It’s easy to make perfect cup of blue masala chai
There are multiple ways to make a tasty cup of masala chai (spiced tea), but all rely on heating spices then letting them infuse. The most important step is bringing your masala chai mix up to a gentle boil, which helps to release the flavours and beneficial molecules. If you’re interested, we have a blog post on the health benefits of chai spices.
“Chai” is the Hindi word for tea, and masala chai usually contains black tea. However, our Sky Blue Chai does not contain tea and so can be enjoyed any time of the day or night. If you prefer a caffeine kick, add a teaspoon of your favourite black tea to the mix before bringing to the boil.
Our final tip is to keep an eye on the milk when bringing it to the boil or simmering. A watchful eye is the best way to avoid burning your masala chai. This is even more important if you use milk substitutes such as soy or almond milk, which tend to catch easily on the bottom of the pot.

Stovetop method
- Add 1 heaped dessertspoonful of Sky Blue Chai butterfly pea blend to 150-175mL milk (or milk substitute).
- Bring to a gentle boil using a low-medium heat.
- Boil the masala chai gently for 1-2 minutes, turn off the heat and cover.
- Sweeten with 1/3 teaspoon of honey, and let the spices infuse for 8-10 minutes.
- Strain into a cup and enjoy.
Coffee machine method
- Steep 1 heaped dessertspoonful of Sky Blue Chai butterfly pea blend in 150mL milk (or milk substitute) overnight in the fridge – we use a protein shaker.
- Swirling the mixture every so often helps to release the blue antioxidants.
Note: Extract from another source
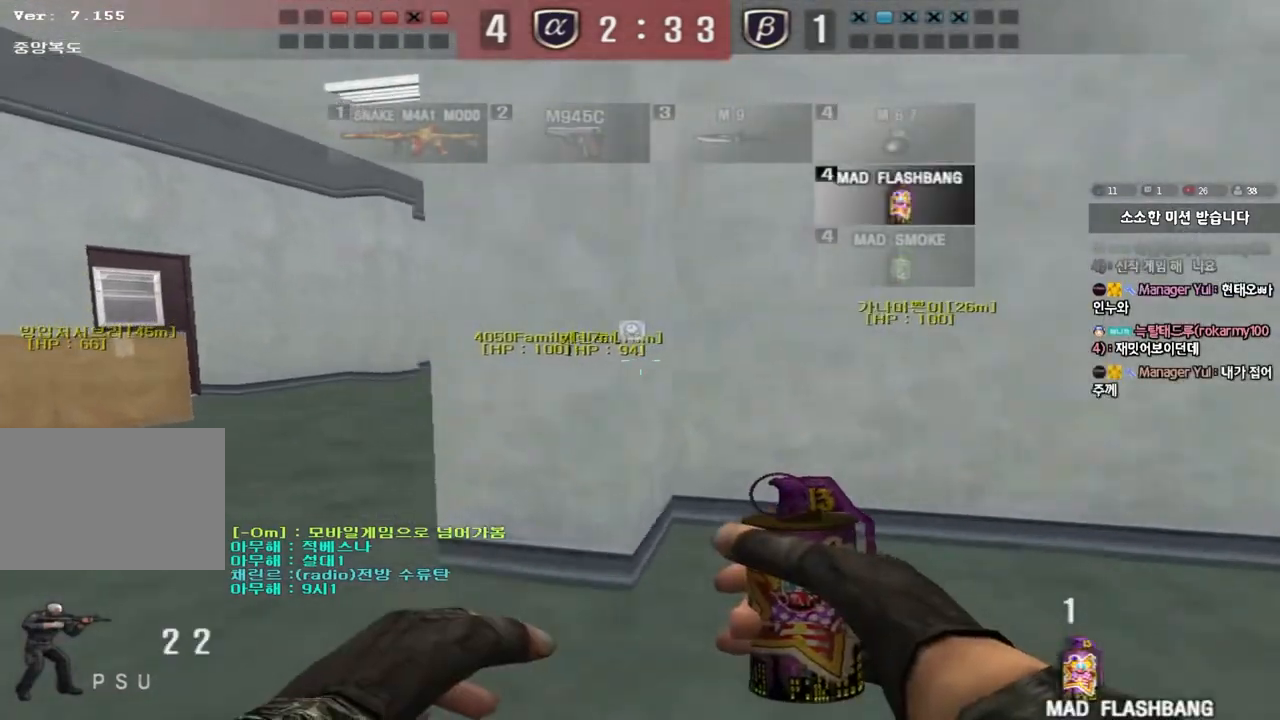
{"keys": ["a", "w"], "events": []}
Ideally the mixture should infuse for 8-12 hours.
- Swirl the mixture and pour the entire contents into a metal milk jug.
- Froth the mixture using the steam wand of the coffee machine.
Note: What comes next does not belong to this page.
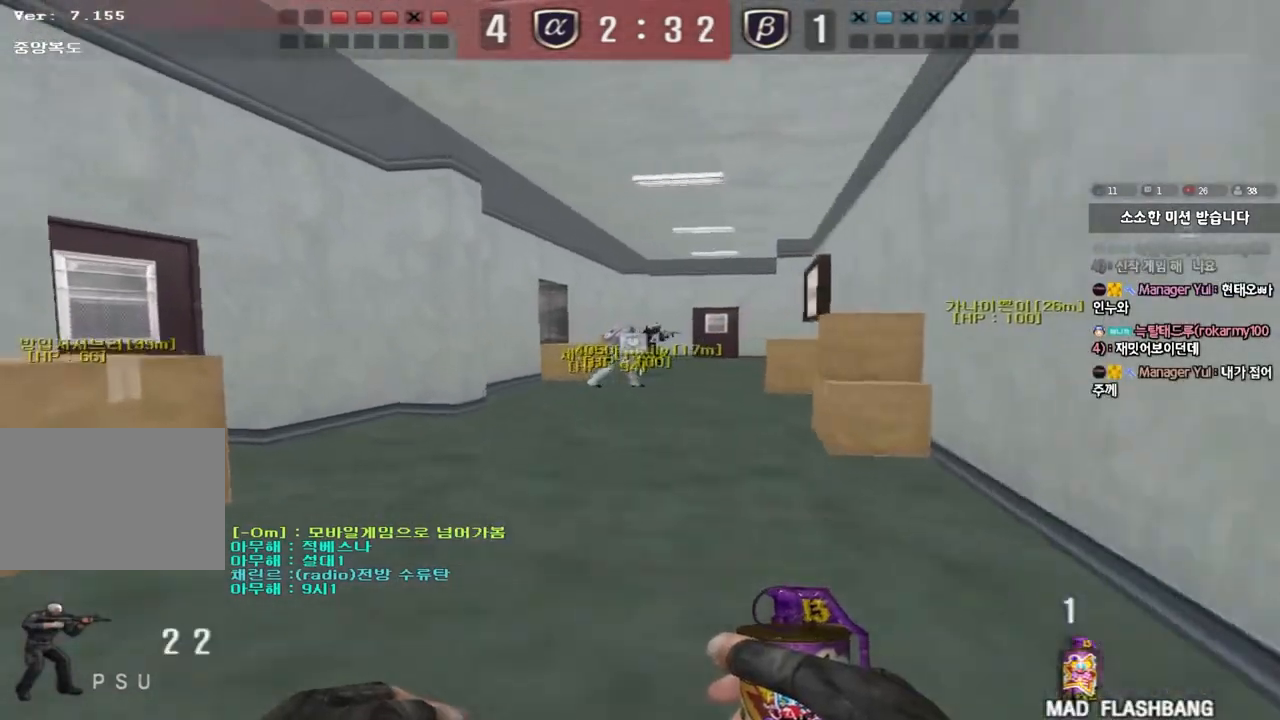
{"keys": ["a", "w"], "events": []}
- Sweeten with 1/3 teaspoon of honey, and set the jug aside to let the spices infuse for 8-10 minutes.
- Strain into a cup and enjoy.
Combo method
Have you forgotten to infuse overnight but want a light-blue velvety drink now? This combo method has you covered!
Follow the stovetop method (Steps 1-4) but instead of straining into a cup add the infused blue chai directly into a metal milk jug, then froth using the steam wand of the coffee machine.
Tip: if you like a blue chai with glossy foam but you don’t have access to a coffee machine, you can aerate infused masala chai using a a handheld milk frother/aerator.